**Task**. Please report every line of the listing below that has the word "left" in it.

**Records shown**.
_ _ _ _

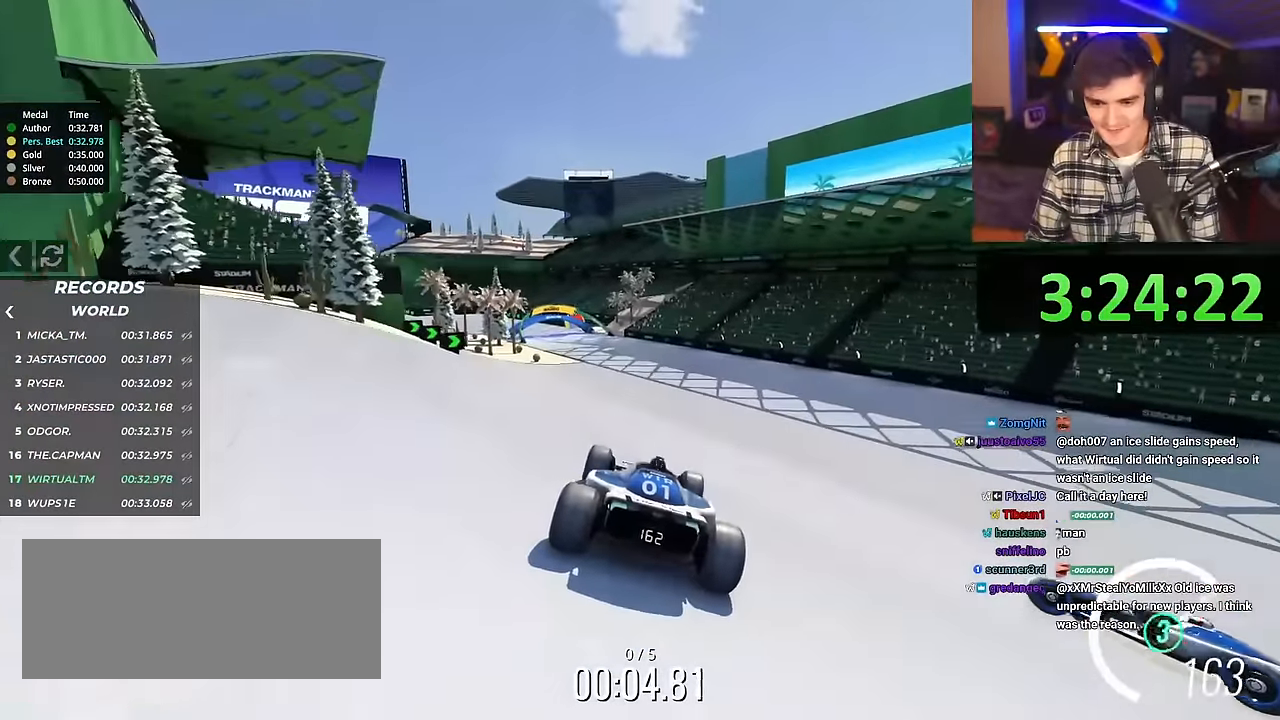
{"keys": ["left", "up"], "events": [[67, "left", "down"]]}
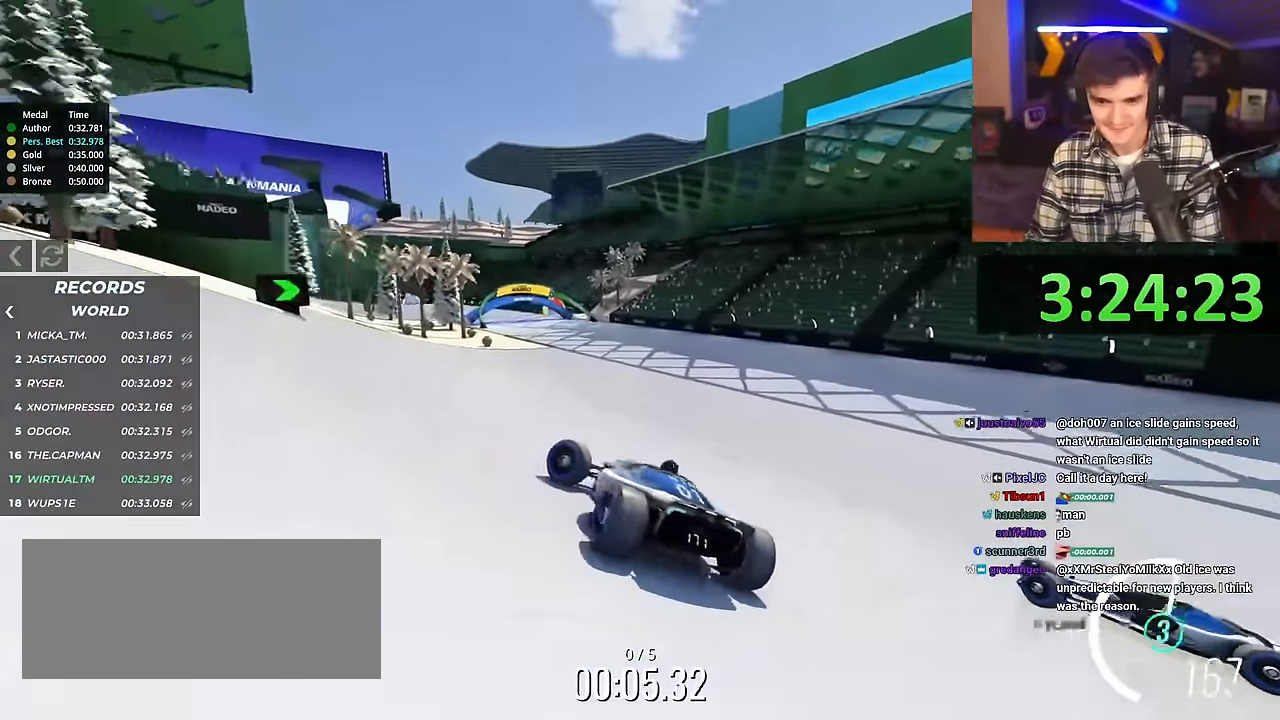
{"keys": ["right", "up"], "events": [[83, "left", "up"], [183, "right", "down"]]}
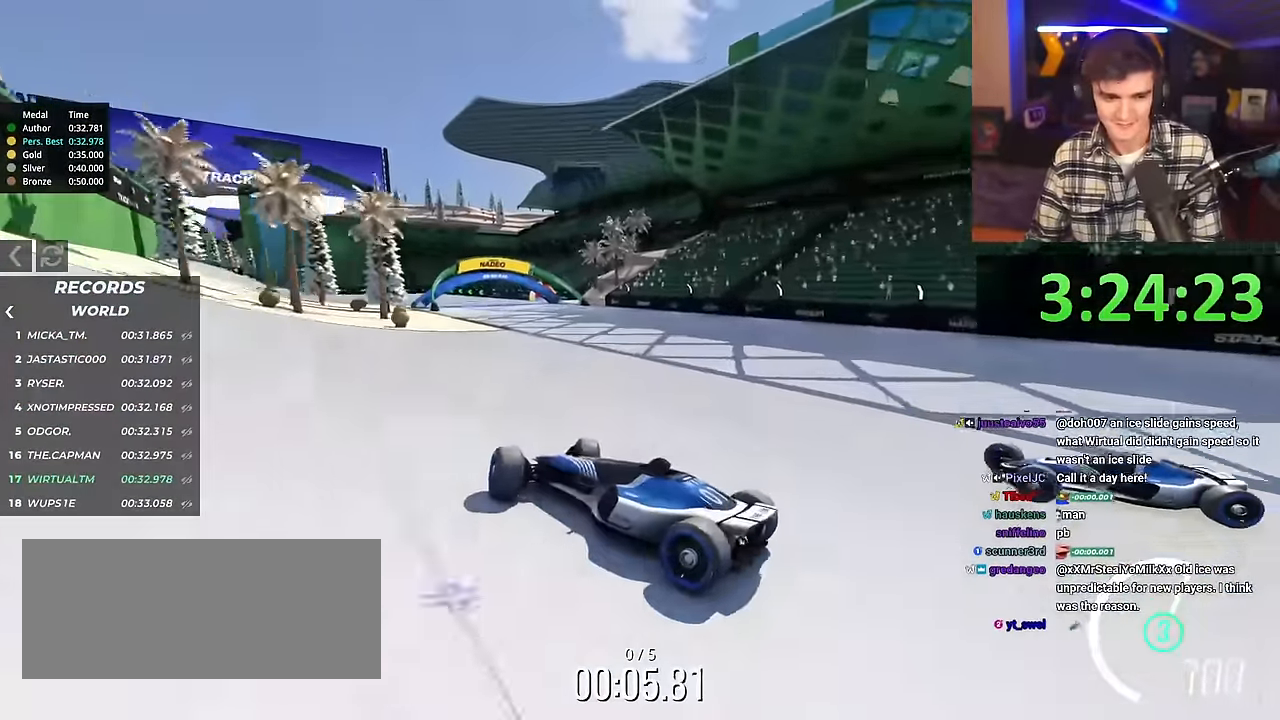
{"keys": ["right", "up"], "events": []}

_ _ _ _

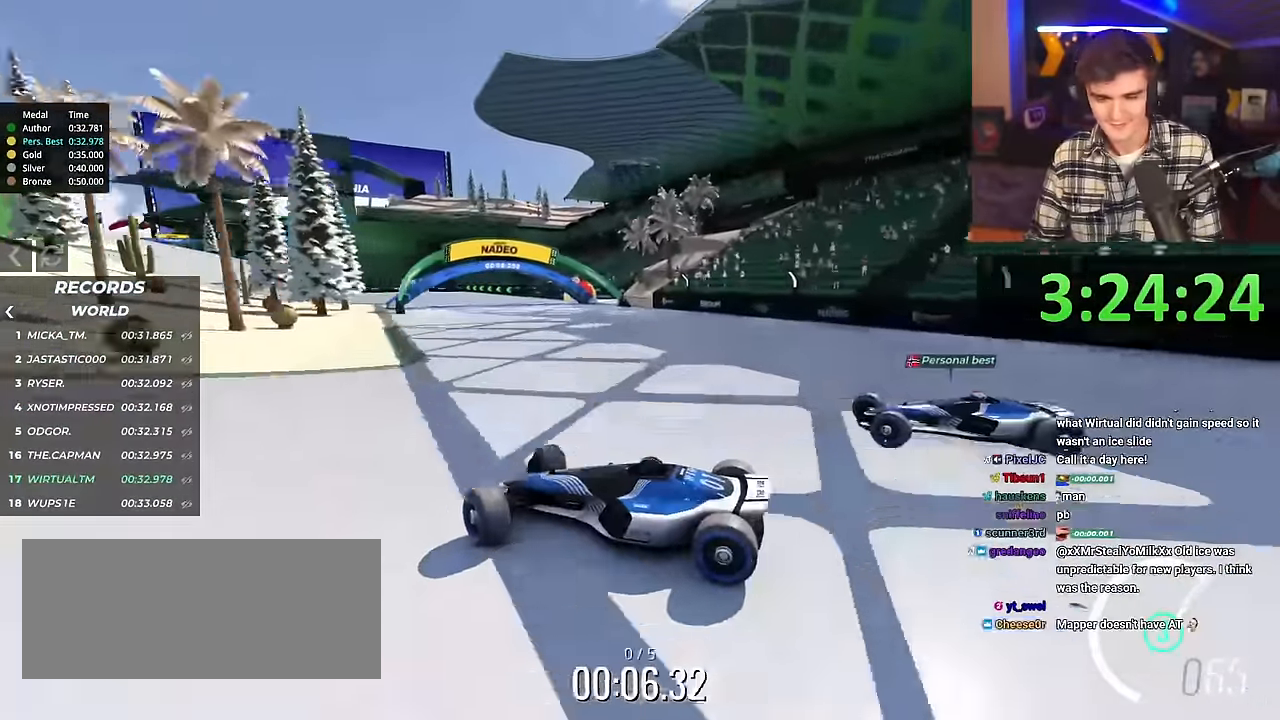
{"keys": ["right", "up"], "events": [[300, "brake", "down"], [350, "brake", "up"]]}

_ _ _ _

**Answer space**.
{"keys": ["left", "up"], "events": [[67, "left", "down"]]}
{"keys": ["right", "up"], "events": [[83, "left", "up"], [183, "right", "down"]]}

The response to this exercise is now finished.